Where and when were you born and where do you work now? I was born in Lahti. Currently, I live and work in Helsinki. My studio is located in the Roihupelto industrial area. What does your working process look like and what kind of materials do you like to work with and why? When I work my studio looks like chaos. The floor of my studio is usually barely visible when the most intense phase is in progress. I’m so focused on work that I don’t have the patience to clean up, and I frantically try different solutions through trial and error. At the end of the day, I take pictures of unfinished work and sketch them still at home in bed, usually with a snuggling cat. In my artistic expression, I give clues with figurative elements that I break down as unrecognizable. I utilize the thinking of the expanded field of painting. My works may often be seen as something between painting and sculpture. I combine bustling impasto painting with other material thinking. In addition to oil paint, I use, for example, recycled plastic sheets, linen, wood, plastic bags, and cable ties. The materials do not have virtuous or vicious features in my art, they embody what the world is like.

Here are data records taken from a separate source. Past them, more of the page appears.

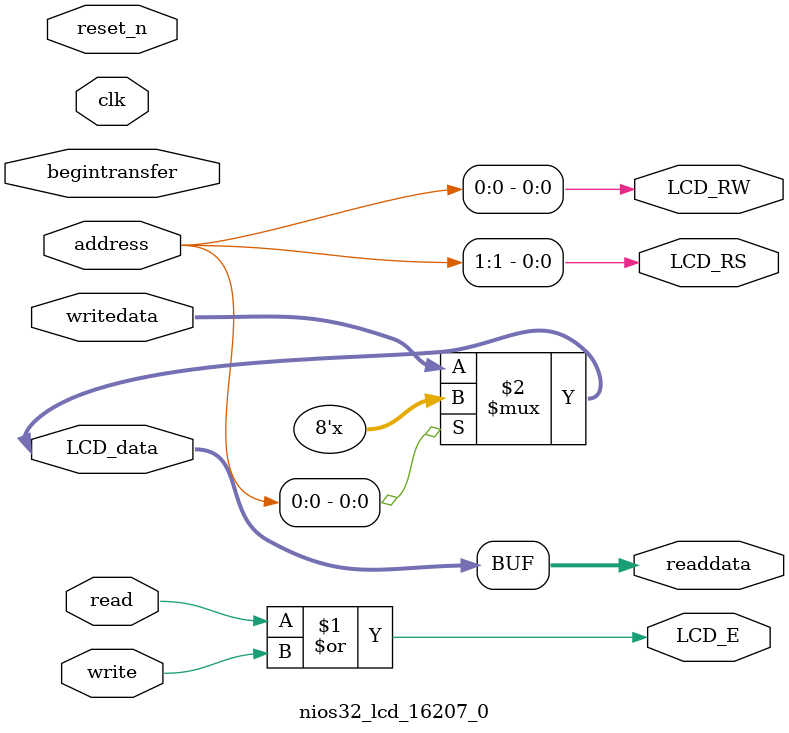
<source format=v>

`timescale 1ns / 1ps
// synthesis translate_on

// turn off superfluous verilog processor warnings 
// altera message_level Level1 
// altera message_off 10034 10035 10036 10037 10230 10240 10030 

module nios32_lcd_16207_0 (
                            // inputs:
                             address,
                             begintransfer,
                             clk,
                             read,
                             reset_n,
                             write,
                             writedata,

                            // outputs:
                             LCD_E,
                             LCD_RS,
                             LCD_RW,
                             LCD_data,
                             readdata
                          )
;

  output           LCD_E;
  output           LCD_RS;
  output           LCD_RW;
  inout   [  7: 0] LCD_data;
  output  [  7: 0] readdata;
  input   [  1: 0] address;
  input            begintransfer;
  input            clk;
  input            read;
  input            reset_n;
  input            write;
  input   [  7: 0] writedata;


wire             LCD_E;
wire             LCD_RS;
wire             LCD_RW;
wire    [  7: 0] LCD_data;
wire    [  7: 0] readdata;
  assign LCD_RW = address[0];
  assign LCD_RS = address[1];
  assign LCD_E = read | write;
  assign LCD_data = (address[0]) ? {8{1'bz}} : writedata;
  assign readdata = LCD_data;
  //control_slave, which is an e_avalon_slave

endmodule


</source>
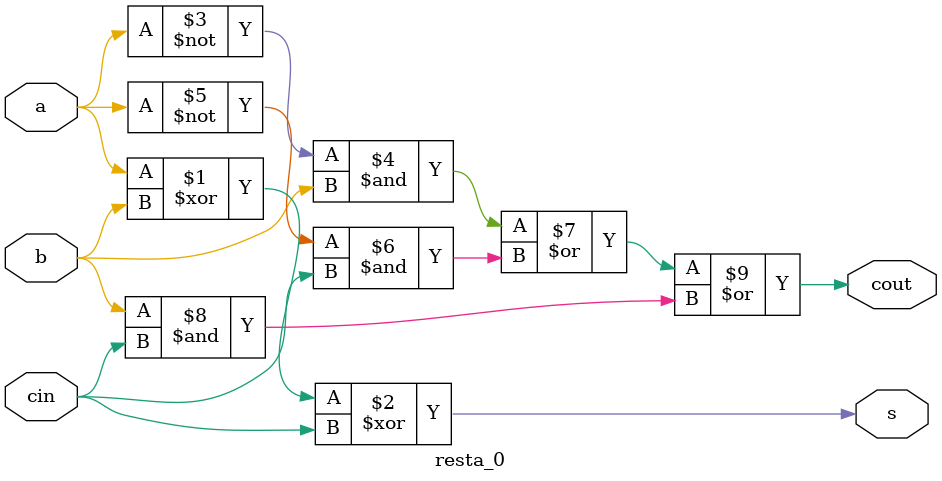
<source format=v>
`timescale 1ns / 1ps
module resta_0(input a, b, cin, output s, cout);

assign s = a ^ b ^ cin;
assign cout = ~a & b | ~a & cin | b & cin;


endmodule

</source>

What have been important steps and happenings in your life and artistic path so far? I come from a family of fine artists, and it was clear to me from childhood that I wanted to do something creative. First I wanted to be an interior designer, then an art educator, and then a graphic designer. I graduated as a graphic designer from Aalto University but wasn’t happy in the profession full time. I learned to paint again as an adult. I felt a lot of shame at first, but I put my work on view anyway. You also have to do failed work in order to develop. The turning point was to get into the Academy of Fine Arts from which I will soon graduate with a master’s degree. In my master’s studies, I learned to understand painting more broadly, and that has encouraged me to move forward. What do you think you would do if you wouldn't make art? I hope to live to be old and still make art even then, but as a backup plan, I’ve been thinking about setting up a karaoke bar with a friend. Do you have any specific people or artists who have influenced your way of doing and seeing things in life and in your artistry? I have been influenced by the literary works of Geoffrey West, Donna Haraway, Stefano Mancuso, and Brian Greene, for example. Artists that I admire are, for example, Kaya (Debo Eilers & Kerstin Brätsch), Louise Bourgeois, Hilma af Klint, and Ida Ekblad.


What do you dream about? I dream of hiking alone in the Lapland wilderness, it would be an empowering experience. What other projects / exhibitions are you working on? I am currently working on the Ebb and Flow exhibition, which will be held at the new building of the Academy of Fine Arts. The exhibition will open in December 2021. After that, I will start working on my next solo exhibition, which will be in 2022 at the Gallery Forum Box in Helsinki. At the same time, I am also working on a piece for the summer exhibition held at TUO TUO in Joutsa.